Tapi bukan itu yang ingin saya soroti di sini.
PENDUDUK BANYAK KOK BEGINI
Menurut saya, tidak ada alasan bagi pemain Indonesia untuk tidak unggul dalam setiap kejuaraan badminton dunia. Kita punya 270 juta penduduk yang secara lahiriah sudah unggul dalam cabang olah raga ini. Seperti orang Norwegia yang terlahir dengan ski di kakinya, orang Indonesia terlahir dengan raket di tangannya.
Dibandingkan dengan Denmark yang "cuman" 5.8 juta, Singapur 5.7 juta, atau Hong Kong 7.5 juta. Kekalahan hari ini sungguh menyedihkan dan merupakan puncak dari gunung es yang menurut saya pribadi perlu segera dibenahi di tanah air. Besok Denmark punya all Danish final untuk cabang single laki-laki, Korea all Koreans final di cabang double perempuan.

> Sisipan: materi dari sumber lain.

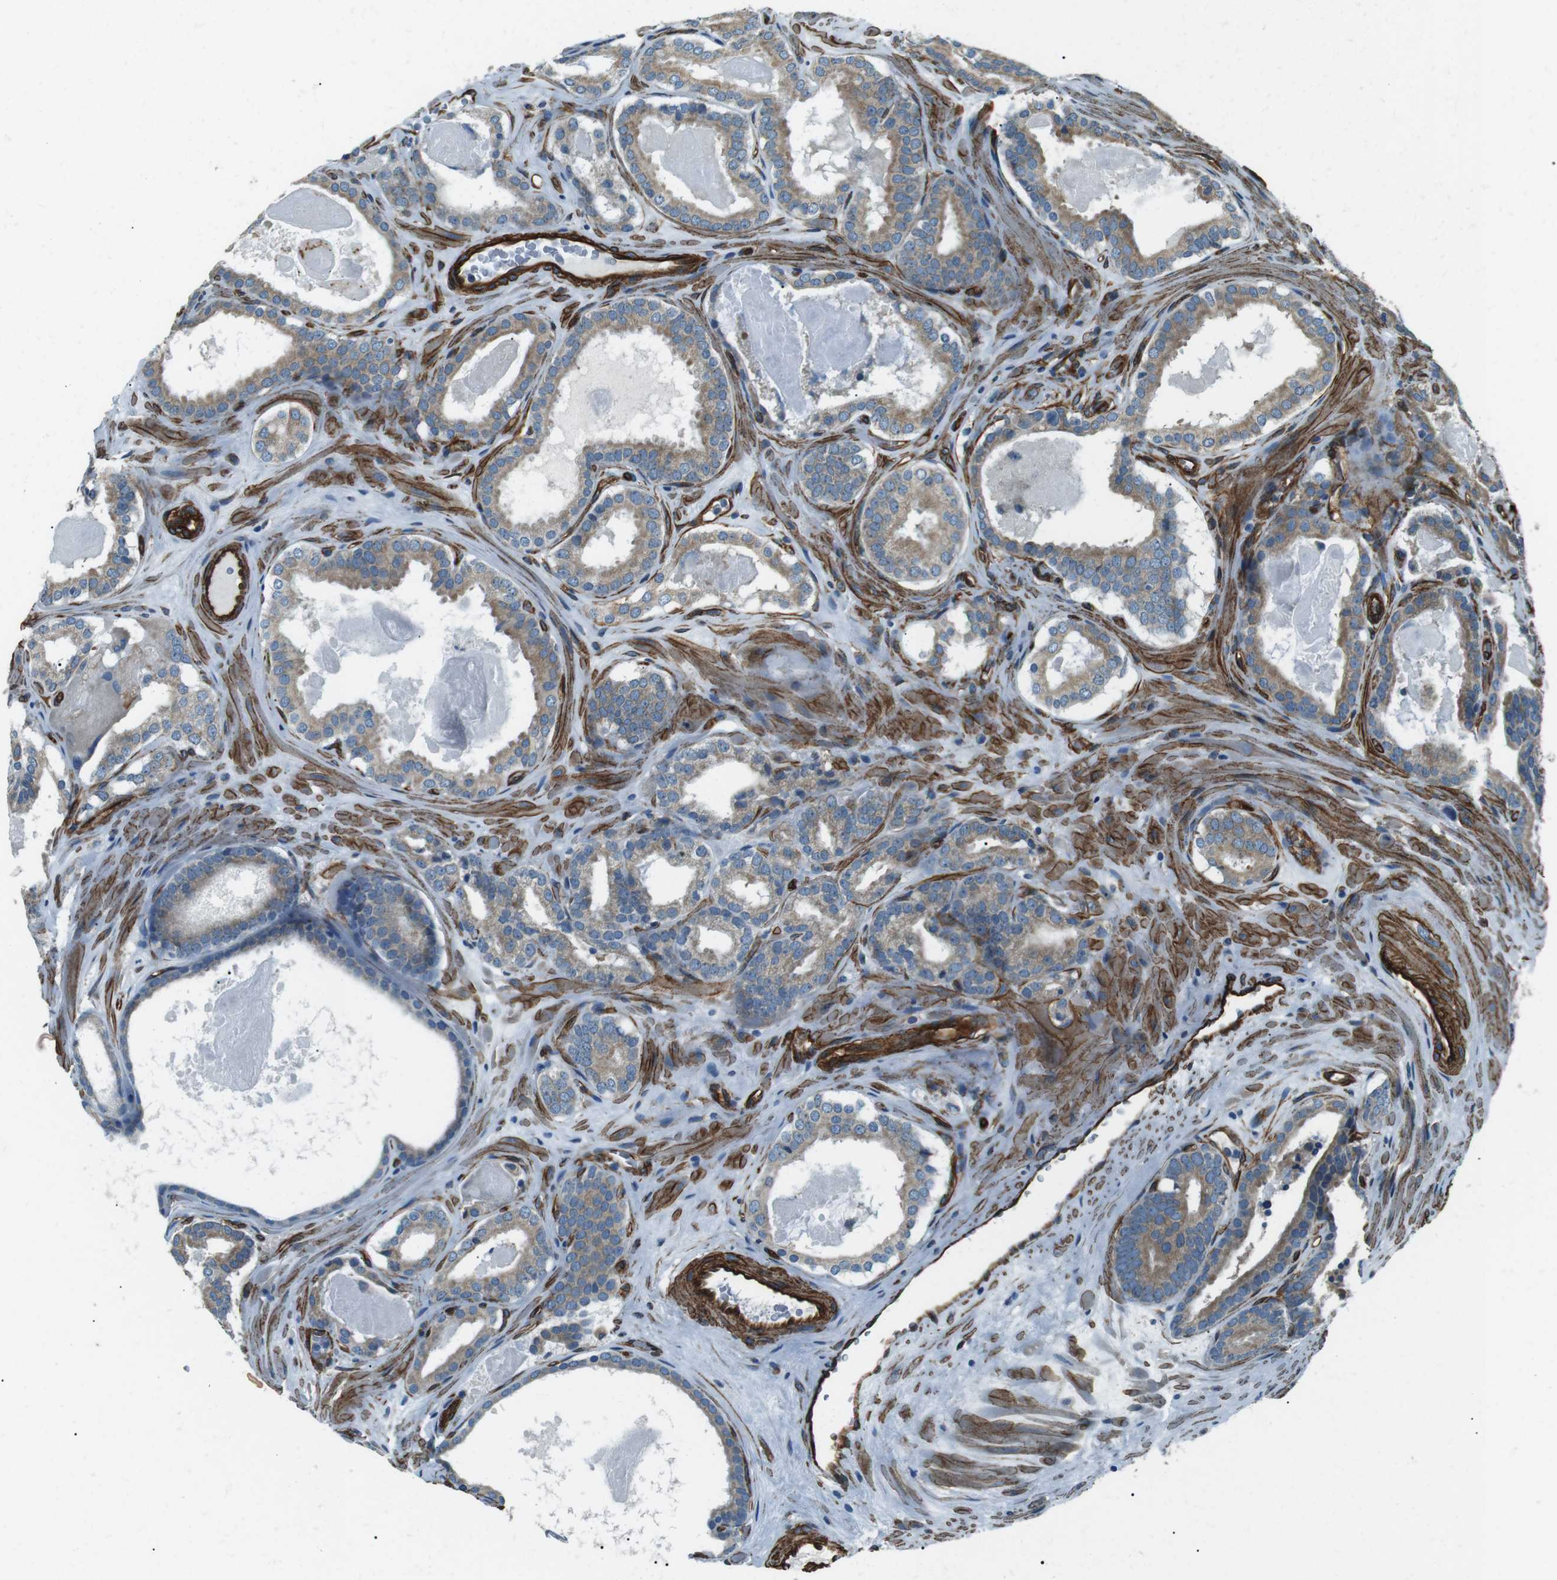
{"staining": {"intensity": "moderate", "quantity": "25%-75%", "location": "cytoplasmic/membranous"}, "tissue": "prostate cancer", "cell_type": "Tumor cells", "image_type": "cancer", "snomed": [{"axis": "morphology", "description": "Adenocarcinoma, High grade"}, {"axis": "topography", "description": "Prostate"}], "caption": "Immunohistochemical staining of prostate high-grade adenocarcinoma demonstrates medium levels of moderate cytoplasmic/membranous staining in approximately 25%-75% of tumor cells. Nuclei are stained in blue.", "gene": "ODR4", "patient": {"sex": "male", "age": 60}}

Tidak bisa dipungkiri bahwa prestasi atlet banyak dipengaruhi oleh situasi politik di dalam negeri. Masalah pembibitan dan pembinaan yang sempat diributkan oleh segelintir manusia berkaitan dengan "label rokok" merupakan contoh situaasi yang terus terang tidak saya fahami.

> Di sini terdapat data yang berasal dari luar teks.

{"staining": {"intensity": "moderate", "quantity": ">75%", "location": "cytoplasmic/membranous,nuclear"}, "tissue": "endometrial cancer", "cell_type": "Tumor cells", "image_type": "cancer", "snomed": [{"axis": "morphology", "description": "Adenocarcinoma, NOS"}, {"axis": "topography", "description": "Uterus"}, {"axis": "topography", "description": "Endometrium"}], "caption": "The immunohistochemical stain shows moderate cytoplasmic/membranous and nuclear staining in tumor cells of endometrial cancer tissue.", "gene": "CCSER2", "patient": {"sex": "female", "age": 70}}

Di negara maju, masalah pembibitan dan pembinaan baik di bidang olah raga maupun yang lain dimulai sejak dini dan dilakukan secara terintegrasi.
Anak laki-laki saya mulai bermain sepak bola sejak SD. Ada tim lokal sekolah yang diasuh oleh beberapa orang tua. Berangsur semakin besar, maka latihan menjadi lebih serius. Ada klub lokal yang bekerja sama dengan sekolah dalam proses pembinaannya. Ada kejuaraan dan pertandingan yang rutin diadakan secara berkala. Anak-anak yang berbakat dan memiliki minat bisa mengikuti program yang "lebih serius".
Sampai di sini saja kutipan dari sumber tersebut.